[Collected data]
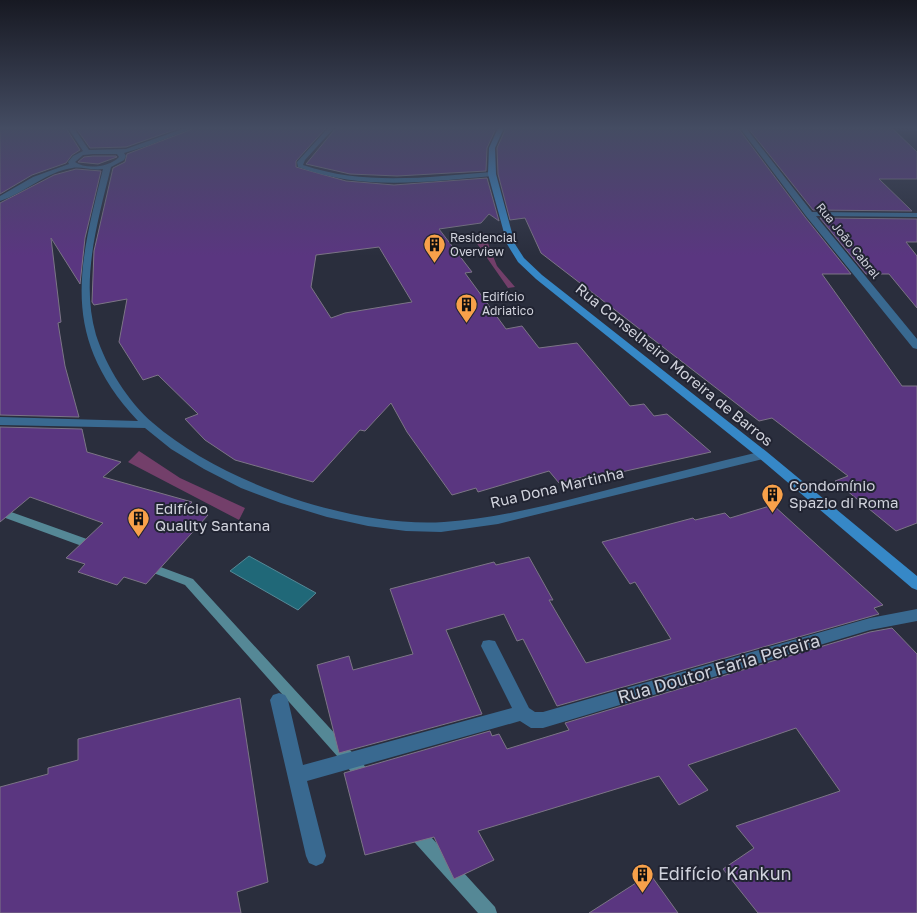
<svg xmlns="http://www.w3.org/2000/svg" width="917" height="913" viewBox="0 0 917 913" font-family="'Golos Text',sans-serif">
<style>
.green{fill:#733f6a}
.water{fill:#206878;stroke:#558896}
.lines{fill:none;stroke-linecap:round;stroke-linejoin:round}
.stream{fill:#558896;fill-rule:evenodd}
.building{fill:#5a3680;stroke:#7c7586;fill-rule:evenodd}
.street{fill:#396990;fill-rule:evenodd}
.secondary{fill:#3688c7;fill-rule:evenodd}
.labels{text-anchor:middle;stroke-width:4;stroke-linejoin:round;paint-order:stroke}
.far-poi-label{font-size:12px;fill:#d0d2dc;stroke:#212432;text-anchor:start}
.far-street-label{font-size:12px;fill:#d0d2dc;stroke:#212432}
.street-label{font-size:15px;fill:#d0d2dc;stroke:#212432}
.poi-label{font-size:15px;fill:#d0d2dc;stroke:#212432;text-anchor:start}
.near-street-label{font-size:18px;fill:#d0d2dc;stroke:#212432}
.near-poi-label{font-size:18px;fill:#d0d2dc;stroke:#212432;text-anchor:start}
</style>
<rect width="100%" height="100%" fill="#2a2e3d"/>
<path class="green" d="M 484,233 L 497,266 L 515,287 L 508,288 L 471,235 Z
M 139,451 L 180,478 L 245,508 L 239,520 L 128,462 Z"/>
<path class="water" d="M 249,556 L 316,593 L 298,610 L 230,571 Z"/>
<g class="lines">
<path class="stream" d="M 0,508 L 98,543 L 100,546 L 98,549 L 90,549 L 0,516 Z
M 147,562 L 193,579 L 372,774 L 374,779 L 372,784 L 367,786 L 362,784 L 185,585 L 143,569 L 141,566 L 143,563 Z
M 414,822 L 420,825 L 495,907 L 497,913 L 478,913 L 408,835 L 406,830 L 408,825 Z"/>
</g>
<path class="building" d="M 0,128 L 66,128 L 80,150 L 72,155 L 66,163 L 32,175 L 0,194 Z
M 76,128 L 180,128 L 126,147 L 90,148 Z
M 195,128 L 326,128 L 296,161 L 296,167 L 346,181 L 394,185 L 487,178 L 499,221 L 489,214 L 481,223 L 439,229 L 472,272 L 465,273 L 506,329 L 522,326 L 539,348 L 577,343 L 630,406 L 644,404 L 654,416 L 667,414 L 711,452 L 599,477 L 596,474 L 559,483 L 549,471 L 478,492 L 476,488 L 452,495 L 407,432 L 391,403 L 365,431 L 360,430 L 313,482 L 235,460 L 205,440 L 185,419 L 198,414 L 158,375 L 143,380 L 119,342 L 127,299 L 94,305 L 92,302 L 94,251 L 113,168 L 125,162 L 127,154 ZM 379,247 L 412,302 L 345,313 L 331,318 L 311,287 L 316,255 Z
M 336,128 L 496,128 L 487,148 L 486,171 L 397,176 L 350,174 L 306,164 Z
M 506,128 L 738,128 L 805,217 L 851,274 L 822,274 L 902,386 L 917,386 L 917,523 L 896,531 L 835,481 L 848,476 L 772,418 L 759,421 L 541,253 L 525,218 L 510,220 L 498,174 L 497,148 Z
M 748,128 L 893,129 L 917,152 L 917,179 L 879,179 L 912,211 L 813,210 Z
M 93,156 L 116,156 L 117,157 L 98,164 L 78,162 L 84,157 Z
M 76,169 L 101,171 L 85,238 L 80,284 L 51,238 L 61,322 L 58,323 L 65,366 L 79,417 L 0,415 L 0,203 L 54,175 Z
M 820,218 L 917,219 L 917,242 L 906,242 L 917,256 L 917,308 L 889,274 L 866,274 Z
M 0,427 L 82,429 L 87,452 L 121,462 L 103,477 L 192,502 L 186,509 L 208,515 L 146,584 L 124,577 L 117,585 L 78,572 L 85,564 L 66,558 L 103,523 L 30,497 L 0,522 Z
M 773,505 L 883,605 L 874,608 L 879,614 L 557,706 L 523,639 L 517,641 L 504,614 L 446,630 L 482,714 L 339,753 L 317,665 L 349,656 L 353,670 L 413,654 L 390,589 L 494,562 L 496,565 L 529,557 L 553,600 L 549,600 L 586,663 L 671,639 L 635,582 L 630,584 L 602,542 L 693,518 L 695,520 L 725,513 L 730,518 Z
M 892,628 L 917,654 L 917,913 L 758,913 L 723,869 L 754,848 L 736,826 L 840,791 L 796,728 L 688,765 L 708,790 L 679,805 L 659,776 L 478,831 L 494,860 L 454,879 L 434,837 L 365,855 L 344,773 L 490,731 L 492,736 L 499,734 L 507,749 L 569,730 L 565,723 L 870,632 Z
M 240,698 L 268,882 L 237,892 L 241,913 L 0,913 L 0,787 L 48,774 L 48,768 L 78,760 L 78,739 Z
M 650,874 L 678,913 L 589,913 Z"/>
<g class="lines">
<path class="street" d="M 68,128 L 74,128 L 89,150 L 126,149 L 185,128 L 193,128 L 147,146 L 124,153 L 126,156 L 124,160 L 111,167 C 98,220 80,280 96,335 C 106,366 128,402 153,423 C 222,483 353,528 444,522 C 501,518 556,503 611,489 C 662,476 712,463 763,451 L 769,455 L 763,459 L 498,524 L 441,532 L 406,531 L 368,526 L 327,517 L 281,503 L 241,488 L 204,469 L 171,449 L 145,428 L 0,425 L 0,417 L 138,421 C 60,337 78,269 103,169 C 93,171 81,166 72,168 C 46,172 25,193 0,201 L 0,196 L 33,177 L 69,164 L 68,162 L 73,156 L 83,151 ZM 93,154 L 117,154 L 119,157 C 110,167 86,170 75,162 L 83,155 Z
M 328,128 L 334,128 L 305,160 L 303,165 C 365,186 428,177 492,172 L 496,174 L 492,176 C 423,182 365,191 298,167 L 297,162 Z
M 740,128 L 746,128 L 812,212 L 917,213 L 917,217 L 816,216 L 917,339 L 917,349 L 913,348 L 806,216 Z
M 913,128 L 917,128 L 917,131 Z
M 917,609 L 917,621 L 870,630 L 543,728 L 531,728 L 520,721 L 307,781 L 326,856 L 323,863 L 316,866 L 309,863 L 306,856 L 270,700 L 273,695 L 279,693 L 285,695 L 288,700 L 303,765 L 512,708 L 481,646 L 483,641 L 489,640 L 495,641 L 529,708 L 535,712 L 543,712 L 870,618 Z"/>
<path class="secondary" d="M 498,128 L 504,128 L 495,148 L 496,174 L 515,244 L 524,258 L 542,275 L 767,452 L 917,576 L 917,590 L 912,588 L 759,458 L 536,279 L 518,262 L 507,244 L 488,174 L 489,148 Z"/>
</g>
<linearGradient id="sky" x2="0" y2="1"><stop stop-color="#171922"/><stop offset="0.5" stop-color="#444c62"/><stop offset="1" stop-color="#444c62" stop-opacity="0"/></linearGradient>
<rect width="917" height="256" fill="url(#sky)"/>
<defs>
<symbol id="building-pin" viewBox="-11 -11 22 30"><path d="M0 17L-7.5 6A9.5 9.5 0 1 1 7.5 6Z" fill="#f8a14a" stroke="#212432"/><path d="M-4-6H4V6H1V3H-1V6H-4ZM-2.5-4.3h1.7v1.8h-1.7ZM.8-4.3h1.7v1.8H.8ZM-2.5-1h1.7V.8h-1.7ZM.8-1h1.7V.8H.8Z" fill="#111"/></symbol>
</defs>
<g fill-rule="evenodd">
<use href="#building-pin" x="422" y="232" width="25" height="34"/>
<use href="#building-pin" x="454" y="292" width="25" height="34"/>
<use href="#building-pin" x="760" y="482" width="25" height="34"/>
<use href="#building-pin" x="126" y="506" width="25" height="34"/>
<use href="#building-pin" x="630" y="862" width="25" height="34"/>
</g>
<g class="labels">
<g class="far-poi-label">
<text x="450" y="242">Residencial<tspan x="450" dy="14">Overview</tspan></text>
<text x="482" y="301">Edifício<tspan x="482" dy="14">Adriatico</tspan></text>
</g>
<g class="far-street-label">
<text transform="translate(848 241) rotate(51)" y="4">Rua João Cabral</text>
</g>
<g class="street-label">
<text transform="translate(674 365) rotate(39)" y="5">Rua Conselheiro Moreira de Barros</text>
<text transform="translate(557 488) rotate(-13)" y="5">Rua Dona Martinha</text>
</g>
<g class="poi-label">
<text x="789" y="491">Condomínio<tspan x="789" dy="17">Spazio di Roma</tspan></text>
<text x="155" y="514">Edifício<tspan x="155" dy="17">Quality Santana</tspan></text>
</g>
<g class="near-street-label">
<text transform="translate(719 669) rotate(-16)" y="6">Rua Doutor Faria Pereira</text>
</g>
<g class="near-poi-label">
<text x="658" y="880">Edifício Kankun</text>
</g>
</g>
</svg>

▶ **Task details**:
In the records, which lines use the word "evenodd"? Report them.

▶ **Exercise response**:
.stream{fill:#558896;fill-rule:evenodd}
.building{fill:#5a3680;stroke:#7c7586;fill-rule:evenodd}
.street{fill:#396990;fill-rule:evenodd}
.secondary{fill:#3688c7;fill-rule:evenodd}
<g fill-rule="evenodd">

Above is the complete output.